Ben bu kadar yüksek düzeyde çalınan müziğe son olarak, bundan 8 yıl kadar önce New York Şehri'ndeki Yankee Stadyumu'nda U-2 konserini dinlerken muhatap olmuştum.

Gerçi Genel Yayın Yönetmeni'nin evi benim görebildiğim kadarıyla Yankee Stadyumu kadar büyük değil. (Bu noktada şunu belirtmem lazım. Yanılıyor da olabilirim; çünkü evin her yanını gezme imkánım olmadı. Genel Yayın Yönetmeni'nin evine davet edildiğimde genelde ben sabah sporumu yapmış oluyorum. Bu yüzden o birkaç kez evi gezdirmeyi teklif ettiyse de ben bir günde ikinci kez spor yapmayı hiç canım istemediğinden bu teklifini reddettim.)

Ancak ses aynen Yankee Stadyumu düzeyinde onun evinde de ve inanın bana aniden Donna Summer filan çalmaya başlasa, İstanbul'un yüzde 70'i, ‘‘Bu yeni diskotek de nerede be kardeşim?’’ diye söylene söylene onun evini aramaya başlar.

* * *

Evine son gittiğimde New Age türü bir şeyler çalıyordu. Benim için New Age, sevmediğim müzik türleri sıralamasında Cenaze Marşı'ndan sonra gelir.
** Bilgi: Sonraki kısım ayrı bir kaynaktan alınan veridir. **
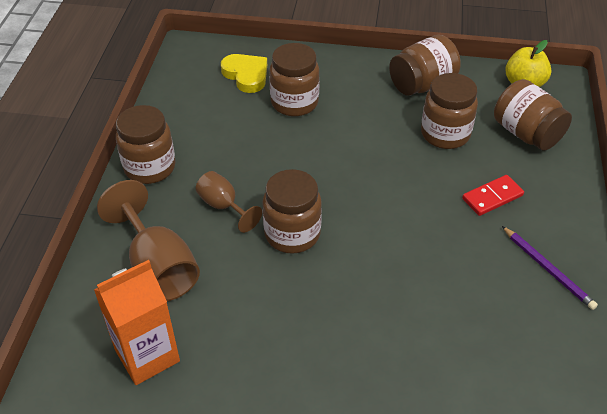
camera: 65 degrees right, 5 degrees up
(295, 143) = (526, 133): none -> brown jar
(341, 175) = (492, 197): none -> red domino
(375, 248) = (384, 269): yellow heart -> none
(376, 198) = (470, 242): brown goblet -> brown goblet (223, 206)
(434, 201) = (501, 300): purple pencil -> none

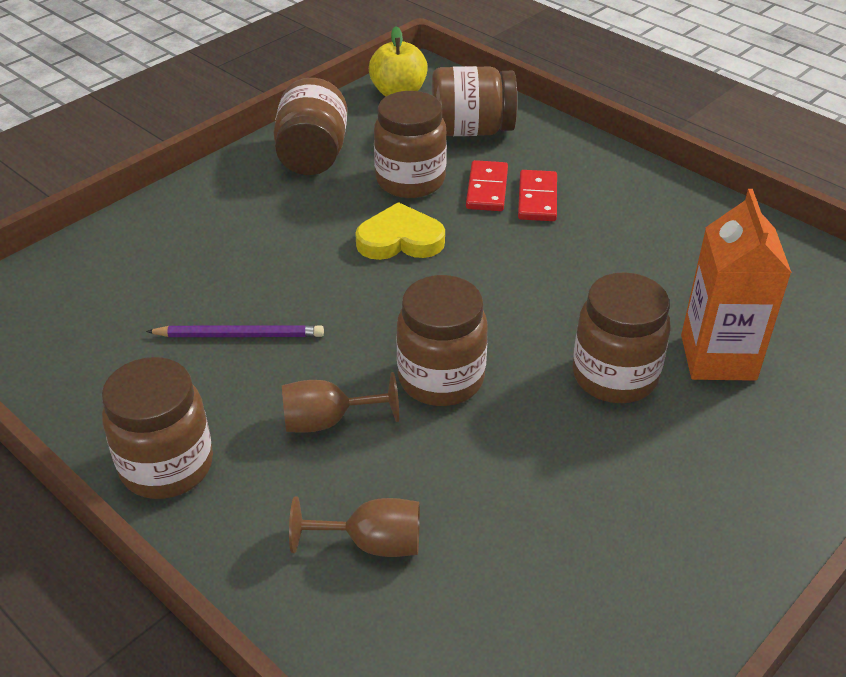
camera: 55 degrees left, 5 degrees down
(147, 355) = (524, 629): orange carton -> orange carton (718, 357)
(158, 267) = (372, 543): brown goblet -> brown goblet, size x0.58
(246, 75) = (105, 283): yellow heart -> yellow heart (400, 240)
(294, 103) = (215, 266): brown jar -> brown jar (614, 376)
(475, 170) = (486, 189): none -> red domino
(548, 269) = (667, 216): purple pencil -> purple pencil (240, 335)

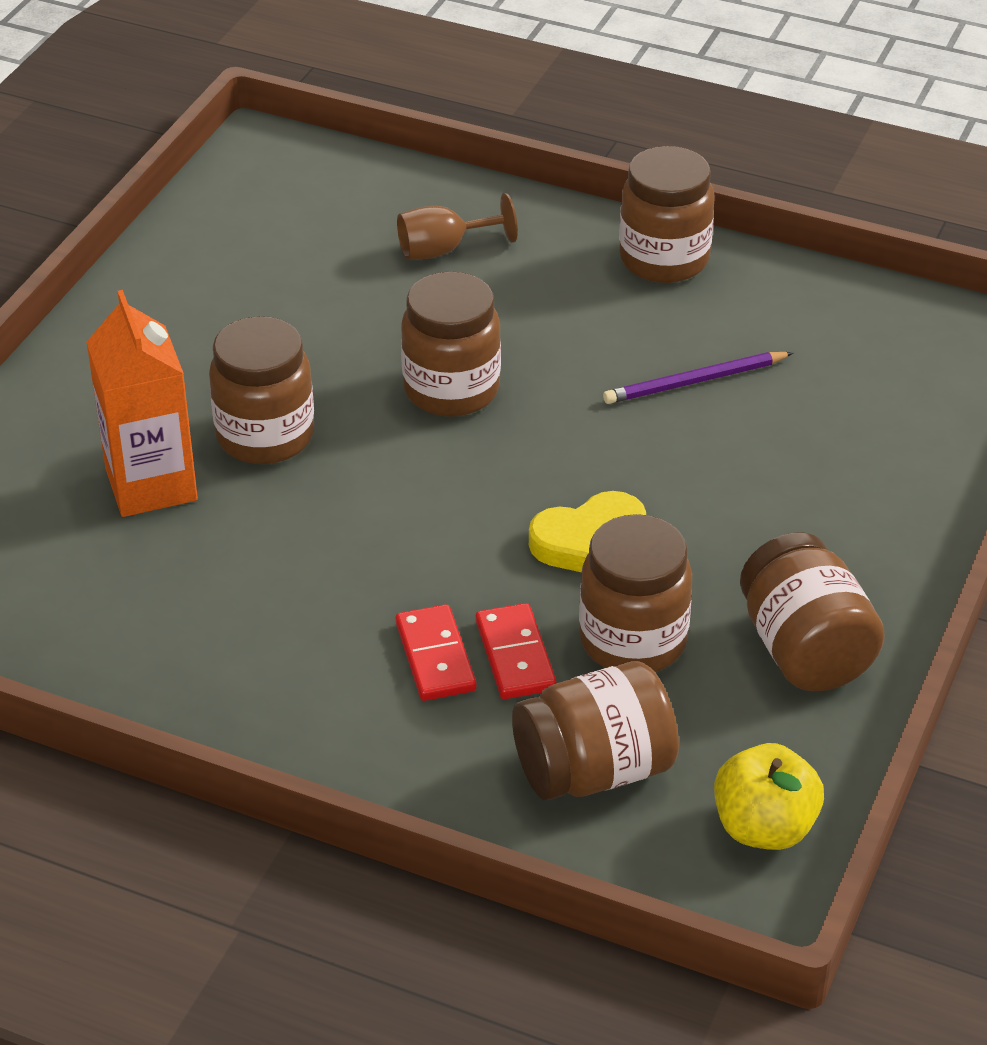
camera: 160 degrees right, 0 degrees up
(328, 421) = (543, 326): brown goblet -> none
Müzik çalarken o karşı koltuğa oturdu ve konuşmaya başladı.

Son derece fantastik bir görünümdü bu.

Düşünsenize, arka planda ben diyeyim 10 bin, siz deyin 20 bin desibelde New Age çalıyor, karşımda Genel Yayın Yönetmeni konuşuyor, ama ben onu katiyen duyamıyorum ve sonuçta müzik eşliğinde ağzının açılıp kapanmasını izlemek zorunda kalıyorum. O anda Dalay Lama onu görse vallahi kıskanır.

O anda havaya doğru yükselse ve hafifçe süzülerek uçmaya başlasa, size yeminle söylüyorum şaşırmazdım, şaşıramazdım.

* * *

Lafı uzattım. O konuşmasında, benim köşemin bundan böyle yedinci sayfaya alınacağını bana tebliğ etmiş. Vallahi billahi katiyen haberim yok.

Ben sırf oradaki işkence bitsin de evime gideyim diye dediklerini katiyen duymadan ona ‘‘Olur ve evet’’ deyiverdim.

İşte buyurun bakalım, sonuçta artık bu sayfadayım işte.